This 401(k) Mistake Could Cost You Over $60K in Retirement Savings
Commitment to Our Readers
GOBankingRates' editorial team is committed to bringing you unbiased reviews and information. We use data-driven methodologies to evaluate financial products and services - our reviews and ratings are not influenced by advertisers. You can read more about our editorial guidelines and our products and services review methodology.
20 Years
Helping You Live Richer
Reviewed
by Experts
Trusted by
Millions of Readers
Many workers with 401(k) plans risk losing thousands in retirement savings simply because they don’t understand how vesting works.
Roughly 44% of 401(k) plans offer immediate full vesting of a company match, according to a Plan Sponsor Council of America survey. That means that over half of all 401(k) plans use a vesting schedule, which means that employees gain ownership of employer matching contributions over a period set by their employer.
However, many employees are unaware of how their 401(k) plan works, including whether or not it has a vesting schedule. This lack of awareness can be costly — a new PensionBee analysis modeled the cost of incomplete vesting schedules on individual retirement savers and found that even partial 401(k) forfeitures can add up to over $61,000 in lost savings by retirement.

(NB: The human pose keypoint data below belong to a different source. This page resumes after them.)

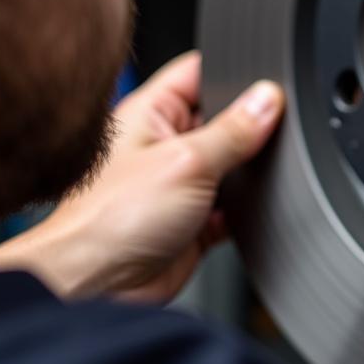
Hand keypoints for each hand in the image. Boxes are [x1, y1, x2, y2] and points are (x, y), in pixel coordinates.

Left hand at [0, 51, 283, 303]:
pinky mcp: (193, 220)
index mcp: (151, 113)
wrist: (96, 290)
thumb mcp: (187, 161)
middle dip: (247, 127)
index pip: (200, 73)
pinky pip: (232, 205)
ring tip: (246, 178)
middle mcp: (164, 144)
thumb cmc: (111, 221)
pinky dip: (244, 209)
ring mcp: (179, 182)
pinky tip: (243, 212)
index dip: (234, 74)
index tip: (267, 85)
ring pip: (232, 164)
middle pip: (223, 118)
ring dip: (246, 172)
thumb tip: (267, 99)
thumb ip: (233, 130)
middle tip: (259, 137)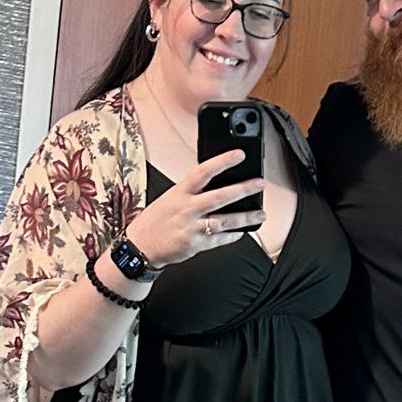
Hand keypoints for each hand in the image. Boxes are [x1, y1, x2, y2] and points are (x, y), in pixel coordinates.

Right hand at [123, 151, 264, 267]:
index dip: (222, 162)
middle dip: (243, 189)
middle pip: (220, 196)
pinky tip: (242, 232)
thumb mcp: (170, 198)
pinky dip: (233, 235)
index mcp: (180, 192)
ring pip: (225, 221)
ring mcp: (192, 227)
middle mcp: (187, 208)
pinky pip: (220, 239)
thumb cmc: (157, 220)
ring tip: (260, 214)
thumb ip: (192, 191)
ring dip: (246, 218)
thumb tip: (217, 183)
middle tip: (260, 184)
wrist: (141, 246)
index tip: (239, 155)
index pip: (203, 171)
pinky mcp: (195, 244)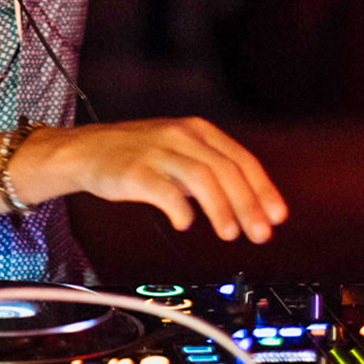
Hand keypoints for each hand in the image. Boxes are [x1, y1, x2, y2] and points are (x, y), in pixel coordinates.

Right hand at [40, 117, 286, 240]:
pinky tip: (185, 223)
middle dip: (248, 205)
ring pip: (202, 178)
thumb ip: (211, 169)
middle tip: (260, 234)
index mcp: (197, 130)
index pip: (241, 159)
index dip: (263, 190)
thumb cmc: (136, 154)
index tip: (277, 216)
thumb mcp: (179, 149)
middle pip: (225, 170)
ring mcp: (157, 151)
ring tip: (230, 233)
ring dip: (221, 209)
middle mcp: (180, 135)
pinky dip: (181, 210)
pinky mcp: (134, 171)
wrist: (85, 151)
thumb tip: (250, 204)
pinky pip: (165, 192)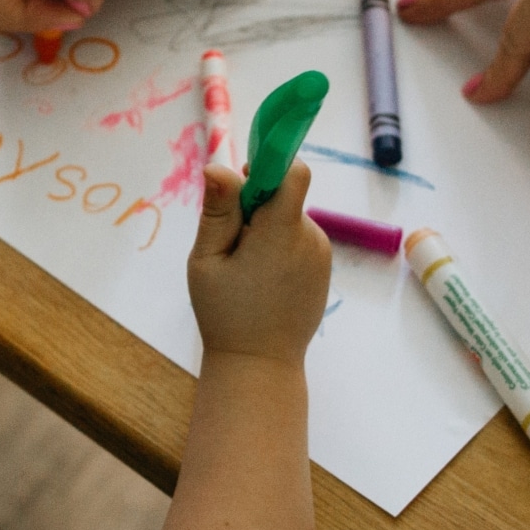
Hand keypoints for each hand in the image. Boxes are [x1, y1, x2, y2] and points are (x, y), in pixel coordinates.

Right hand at [187, 161, 330, 363]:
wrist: (260, 364)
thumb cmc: (225, 314)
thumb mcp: (207, 260)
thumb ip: (218, 211)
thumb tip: (219, 165)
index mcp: (281, 232)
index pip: (293, 173)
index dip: (269, 165)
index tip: (243, 181)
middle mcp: (310, 238)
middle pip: (286, 196)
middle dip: (257, 205)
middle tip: (230, 242)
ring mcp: (321, 254)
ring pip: (290, 218)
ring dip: (266, 229)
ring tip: (244, 268)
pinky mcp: (322, 268)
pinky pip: (299, 239)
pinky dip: (279, 246)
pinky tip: (261, 279)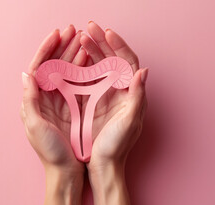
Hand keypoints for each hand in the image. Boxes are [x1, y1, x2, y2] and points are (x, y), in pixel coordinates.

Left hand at [20, 25, 86, 176]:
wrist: (65, 172)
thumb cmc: (49, 152)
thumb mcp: (35, 127)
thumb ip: (30, 100)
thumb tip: (26, 74)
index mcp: (34, 100)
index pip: (38, 67)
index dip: (46, 49)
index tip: (56, 34)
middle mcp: (45, 98)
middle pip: (53, 64)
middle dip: (62, 46)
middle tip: (73, 29)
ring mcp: (59, 101)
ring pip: (66, 70)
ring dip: (73, 54)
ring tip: (82, 38)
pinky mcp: (72, 107)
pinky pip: (77, 83)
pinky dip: (82, 69)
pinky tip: (90, 59)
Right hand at [78, 21, 148, 171]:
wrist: (102, 167)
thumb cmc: (116, 147)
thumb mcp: (129, 123)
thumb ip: (138, 97)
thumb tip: (144, 71)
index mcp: (130, 93)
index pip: (127, 61)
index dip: (117, 45)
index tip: (105, 33)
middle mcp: (118, 91)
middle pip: (111, 59)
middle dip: (99, 41)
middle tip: (87, 28)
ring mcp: (103, 96)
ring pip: (98, 66)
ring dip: (89, 50)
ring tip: (78, 38)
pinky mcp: (90, 102)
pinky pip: (85, 79)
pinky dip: (79, 66)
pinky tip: (71, 59)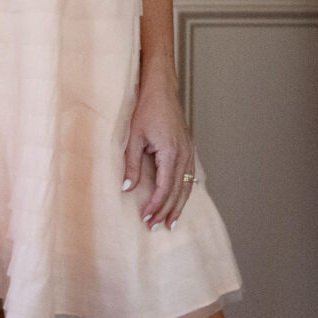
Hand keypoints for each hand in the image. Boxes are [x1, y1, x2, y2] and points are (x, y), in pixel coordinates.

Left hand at [122, 87, 196, 227]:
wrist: (161, 90)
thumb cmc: (146, 109)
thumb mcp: (133, 137)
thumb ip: (131, 164)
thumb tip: (127, 188)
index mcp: (171, 152)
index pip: (165, 188)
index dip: (155, 206)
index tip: (146, 218)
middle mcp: (184, 155)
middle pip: (178, 192)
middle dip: (167, 212)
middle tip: (156, 227)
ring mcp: (190, 152)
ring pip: (187, 187)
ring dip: (178, 206)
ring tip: (170, 223)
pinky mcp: (189, 150)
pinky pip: (190, 177)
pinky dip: (184, 192)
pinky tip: (179, 201)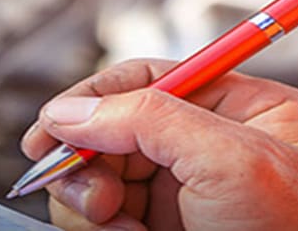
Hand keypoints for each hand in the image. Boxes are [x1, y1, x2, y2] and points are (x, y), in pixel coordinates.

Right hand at [21, 59, 297, 229]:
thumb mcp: (232, 161)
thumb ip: (149, 121)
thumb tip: (71, 112)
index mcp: (248, 113)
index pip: (154, 82)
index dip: (96, 101)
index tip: (49, 128)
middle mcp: (218, 153)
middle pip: (119, 138)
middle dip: (92, 166)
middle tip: (92, 202)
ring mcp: (196, 204)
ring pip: (109, 189)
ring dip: (95, 211)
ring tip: (115, 229)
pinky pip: (116, 229)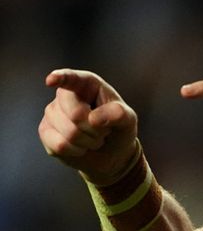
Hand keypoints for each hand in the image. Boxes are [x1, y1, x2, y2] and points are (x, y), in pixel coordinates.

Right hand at [38, 69, 138, 184]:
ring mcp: (52, 112)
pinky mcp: (45, 132)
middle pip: (75, 113)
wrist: (112, 153)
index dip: (61, 78)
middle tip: (104, 131)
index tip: (51, 80)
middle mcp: (65, 94)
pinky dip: (77, 151)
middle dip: (95, 129)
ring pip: (69, 132)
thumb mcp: (128, 119)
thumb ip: (118, 114)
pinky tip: (81, 147)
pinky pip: (60, 145)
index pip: (71, 78)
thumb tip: (93, 118)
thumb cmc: (120, 129)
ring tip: (94, 138)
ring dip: (89, 141)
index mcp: (87, 84)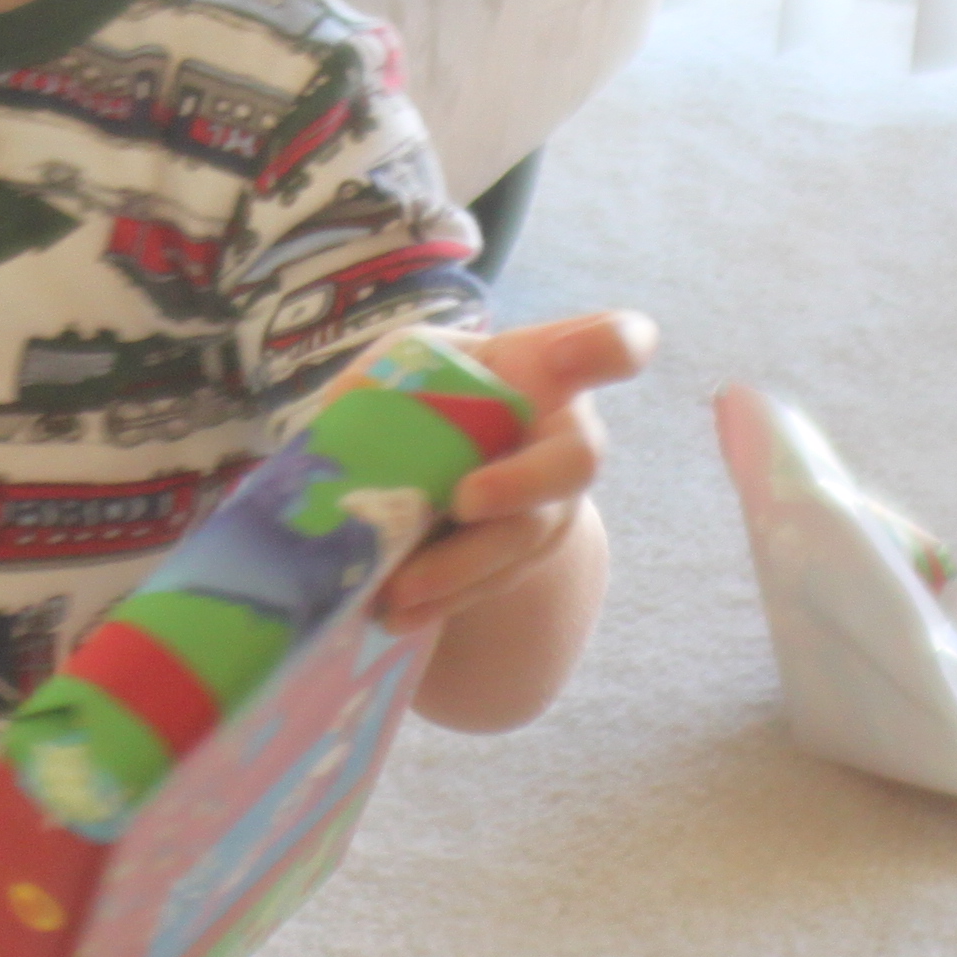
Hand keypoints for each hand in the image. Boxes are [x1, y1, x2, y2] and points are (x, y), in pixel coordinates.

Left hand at [376, 309, 653, 631]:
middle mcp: (563, 437)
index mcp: (542, 367)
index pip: (611, 344)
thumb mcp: (402, 366)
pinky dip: (441, 599)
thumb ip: (381, 380)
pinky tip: (395, 612)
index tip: (564, 356)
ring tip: (396, 588)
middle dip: (521, 484)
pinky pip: (492, 582)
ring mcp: (550, 504)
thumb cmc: (434, 391)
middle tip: (465, 500)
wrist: (448, 461)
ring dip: (460, 566)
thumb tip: (346, 412)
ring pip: (523, 538)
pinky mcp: (522, 558)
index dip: (606, 348)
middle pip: (576, 461)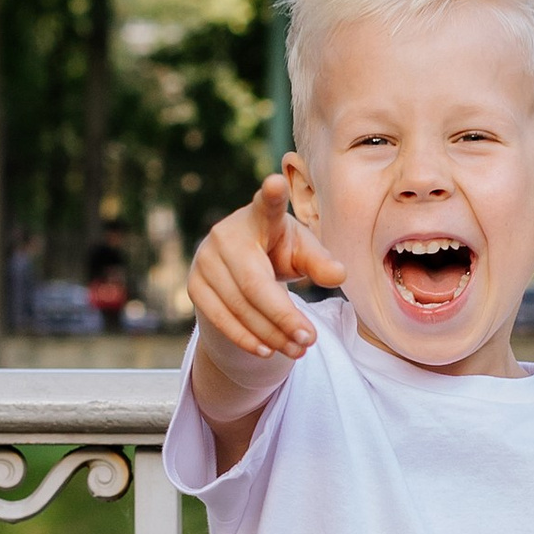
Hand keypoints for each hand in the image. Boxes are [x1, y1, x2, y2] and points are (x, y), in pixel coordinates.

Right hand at [187, 174, 346, 370]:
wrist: (237, 263)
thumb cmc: (277, 250)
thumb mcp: (302, 251)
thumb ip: (320, 262)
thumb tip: (339, 275)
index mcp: (259, 217)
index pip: (266, 207)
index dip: (270, 196)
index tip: (275, 182)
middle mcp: (226, 235)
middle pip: (254, 283)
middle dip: (283, 315)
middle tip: (310, 339)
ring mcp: (205, 260)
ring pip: (239, 306)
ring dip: (270, 334)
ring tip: (299, 349)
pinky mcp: (194, 286)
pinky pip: (220, 319)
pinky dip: (245, 338)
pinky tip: (268, 351)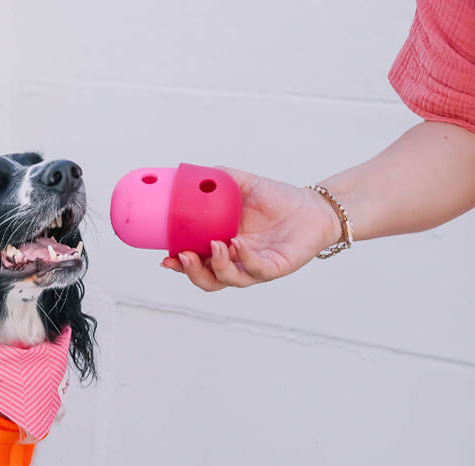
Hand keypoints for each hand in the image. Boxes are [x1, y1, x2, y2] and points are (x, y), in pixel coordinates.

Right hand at [160, 169, 340, 290]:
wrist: (314, 206)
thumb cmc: (278, 199)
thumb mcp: (243, 185)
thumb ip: (219, 180)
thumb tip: (191, 174)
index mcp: (223, 248)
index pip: (195, 263)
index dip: (178, 265)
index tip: (164, 257)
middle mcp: (236, 263)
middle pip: (207, 280)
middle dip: (191, 272)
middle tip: (182, 256)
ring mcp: (254, 268)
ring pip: (227, 280)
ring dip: (215, 267)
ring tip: (214, 246)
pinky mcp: (274, 268)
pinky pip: (255, 270)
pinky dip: (244, 259)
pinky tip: (237, 244)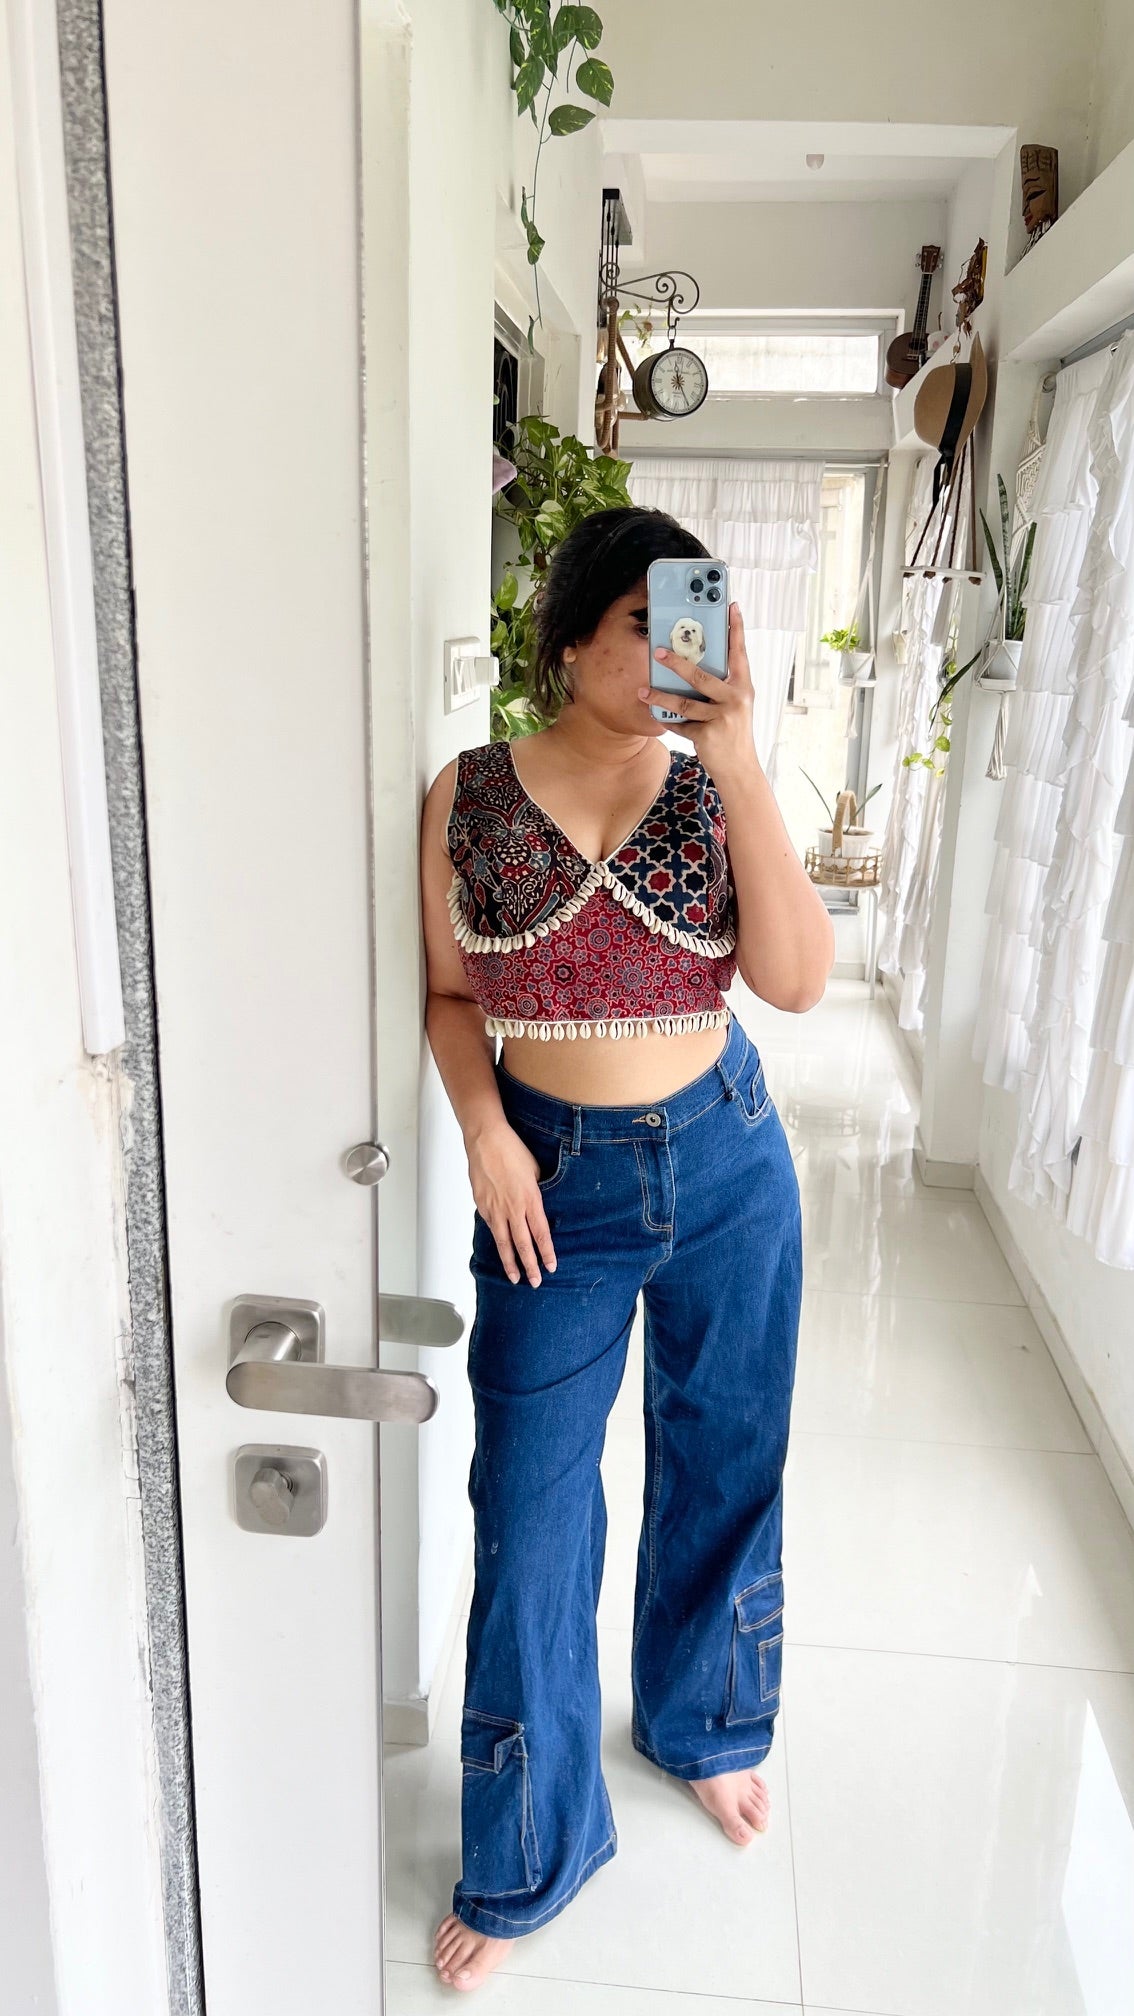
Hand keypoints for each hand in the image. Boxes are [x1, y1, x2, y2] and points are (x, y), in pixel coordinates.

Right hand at [466, 1121, 556, 1286]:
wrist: (486, 1140)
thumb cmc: (512, 1150)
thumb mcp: (534, 1170)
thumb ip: (536, 1191)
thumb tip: (536, 1205)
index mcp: (530, 1199)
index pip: (541, 1233)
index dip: (546, 1252)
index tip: (551, 1267)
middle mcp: (513, 1208)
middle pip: (523, 1244)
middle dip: (530, 1266)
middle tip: (535, 1282)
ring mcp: (495, 1209)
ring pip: (503, 1242)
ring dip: (509, 1262)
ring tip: (514, 1277)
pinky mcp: (481, 1205)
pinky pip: (491, 1227)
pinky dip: (496, 1240)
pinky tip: (500, 1248)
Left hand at [638, 601, 757, 786]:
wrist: (740, 768)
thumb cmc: (734, 733)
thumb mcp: (735, 706)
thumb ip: (720, 687)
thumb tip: (690, 667)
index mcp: (744, 687)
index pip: (739, 653)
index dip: (736, 629)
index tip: (731, 606)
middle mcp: (736, 699)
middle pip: (701, 676)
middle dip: (677, 663)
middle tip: (658, 652)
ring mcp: (723, 717)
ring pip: (684, 702)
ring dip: (660, 696)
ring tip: (643, 691)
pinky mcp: (708, 735)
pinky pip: (682, 724)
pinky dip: (668, 721)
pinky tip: (655, 715)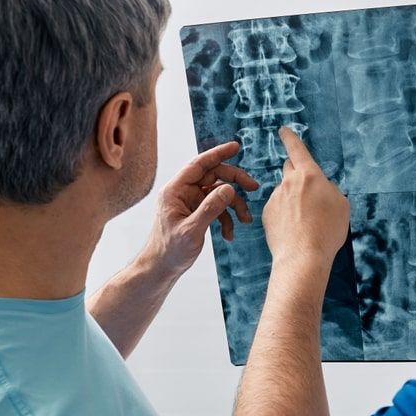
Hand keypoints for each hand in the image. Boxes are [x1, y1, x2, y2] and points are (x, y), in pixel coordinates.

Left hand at [140, 141, 258, 277]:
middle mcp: (183, 193)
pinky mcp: (196, 213)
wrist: (161, 268)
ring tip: (245, 220)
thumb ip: (210, 208)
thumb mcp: (192, 230)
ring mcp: (190, 203)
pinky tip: (229, 235)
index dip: (218, 154)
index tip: (236, 147)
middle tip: (254, 188)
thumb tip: (228, 189)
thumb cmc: (170, 251)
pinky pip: (216, 208)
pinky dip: (226, 219)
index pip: (199, 165)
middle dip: (234, 182)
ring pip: (218, 193)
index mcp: (175, 191)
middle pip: (213, 177)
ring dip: (234, 205)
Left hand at [262, 127, 349, 266]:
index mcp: (309, 176)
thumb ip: (330, 189)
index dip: (290, 137)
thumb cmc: (327, 231)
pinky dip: (284, 215)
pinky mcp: (266, 213)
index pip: (297, 149)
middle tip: (307, 192)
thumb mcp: (342, 205)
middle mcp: (289, 182)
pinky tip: (294, 229)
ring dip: (293, 200)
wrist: (303, 257)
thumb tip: (321, 187)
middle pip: (290, 168)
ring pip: (285, 192)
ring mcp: (275, 198)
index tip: (284, 130)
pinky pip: (277, 208)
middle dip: (297, 174)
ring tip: (305, 223)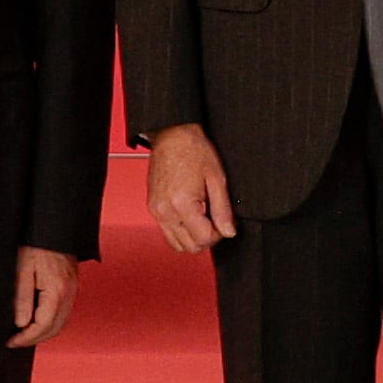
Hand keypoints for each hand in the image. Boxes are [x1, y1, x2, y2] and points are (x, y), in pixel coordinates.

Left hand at [10, 244, 82, 347]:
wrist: (55, 227)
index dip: (25, 338)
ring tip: (24, 334)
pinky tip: (37, 320)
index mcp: (56, 291)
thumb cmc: (36, 245)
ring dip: (43, 333)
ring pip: (61, 323)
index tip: (11, 342)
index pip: (42, 326)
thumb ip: (22, 299)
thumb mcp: (22, 270)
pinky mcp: (71, 287)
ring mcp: (73, 291)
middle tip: (15, 341)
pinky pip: (63, 313)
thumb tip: (21, 324)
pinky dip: (51, 322)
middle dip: (34, 340)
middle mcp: (69, 294)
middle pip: (54, 329)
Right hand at [147, 124, 236, 254]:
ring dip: (193, 237)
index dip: (220, 234)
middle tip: (215, 221)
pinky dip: (181, 230)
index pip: (204, 238)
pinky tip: (191, 215)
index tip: (224, 222)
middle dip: (207, 238)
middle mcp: (165, 211)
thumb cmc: (193, 150)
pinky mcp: (153, 208)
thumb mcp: (217, 179)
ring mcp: (156, 211)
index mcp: (182, 204)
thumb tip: (228, 231)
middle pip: (189, 246)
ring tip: (203, 218)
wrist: (173, 136)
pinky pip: (168, 232)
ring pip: (177, 244)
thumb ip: (223, 209)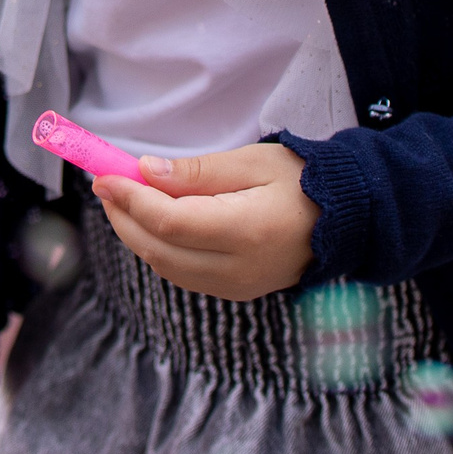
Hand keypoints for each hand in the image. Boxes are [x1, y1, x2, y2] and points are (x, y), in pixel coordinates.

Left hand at [91, 142, 320, 301]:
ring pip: (166, 267)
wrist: (346, 218)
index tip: (106, 175)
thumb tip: (144, 173)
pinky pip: (183, 274)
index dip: (130, 200)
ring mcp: (237, 286)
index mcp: (246, 231)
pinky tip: (151, 221)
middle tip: (106, 185)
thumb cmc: (300, 180)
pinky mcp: (235, 291)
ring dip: (136, 234)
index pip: (169, 222)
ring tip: (122, 199)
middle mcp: (238, 269)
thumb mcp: (251, 161)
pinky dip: (158, 248)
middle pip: (160, 250)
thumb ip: (196, 172)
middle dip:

Here’s a closer look at what employees need to know about vesting schedules and how this can affect their career strategy.
Check Your Vesting Status Before You Switch Jobs
While the money you deposit into your retirement account belongs to you immediately, your employer’s contributions are a bit more complicated.
“They may be yours now, or they may become yours a little later,” said Romi Savova, CEO of PensionBee. “About half of employer contributions vest over time, which means if you leave your job too soon, you could forfeit some of that money, and the lost compound growth can make it even more costly.”
Employer 401(k) matching is essentially free money — but it’s only free if you walk away with it.
“Double-checking your status will ensure you’re not leaving money on the table when you switch jobs,” Savova said. “HR can share a copy of your summary plan description, a long document you got when you first started. Most provider websites also show your current vested balance, and your HR team can walk you through the details.”
When looking at your summary plan description, pay attention to whether or not you are in a plan with vesting, what kind of vesting schedule you are on — cliff or graded — and what proportion of your funds belong to you and when.
When Leaving a Job Could Cost You Thousands
If your 401(k) is on a vesting schedule, it’s worth taking this into account before switching jobs. This is especially important if your plan has a vesting cliff, where leaving before a vesting milestone means you get nothing.
“If you’re close to a vesting milestone, pushing your end date a few months can save you a lot of money,” Savova said. “Think of it in future terms — the amount you forfeit today would have grown to a substantially larger sum in 30 or 40 years. Of course, career decisions involve many factors, but vesting should always be weighed alongside salary and benefits when considering a move.”
Even with a graded vesting schedule, leaving partway through can add up to a big loss, she added.
Why Vesting Mistakes Are So Common — and Costly
The risks of not paying attention to your vesting schedule are “high — especially for job hoppers,” Savova said.
“Our data shows routine vesting forfeitures can add up to over $60,000 slipping away across your career,” she continued. “The tricky part is that while ignoring vesting schedules is an incredibly costly and common mistake, it’s also largely an invisible one.”
You may not notice the loss right away, or ever.
“That doesn’t stop the losses from quietly snowballing into real money missing from your retirement,” Savova said. “The frustrating part is that these are funds you are entitled to and are often marketed as such. Reading the fine print can help ensure they really do end up yours.”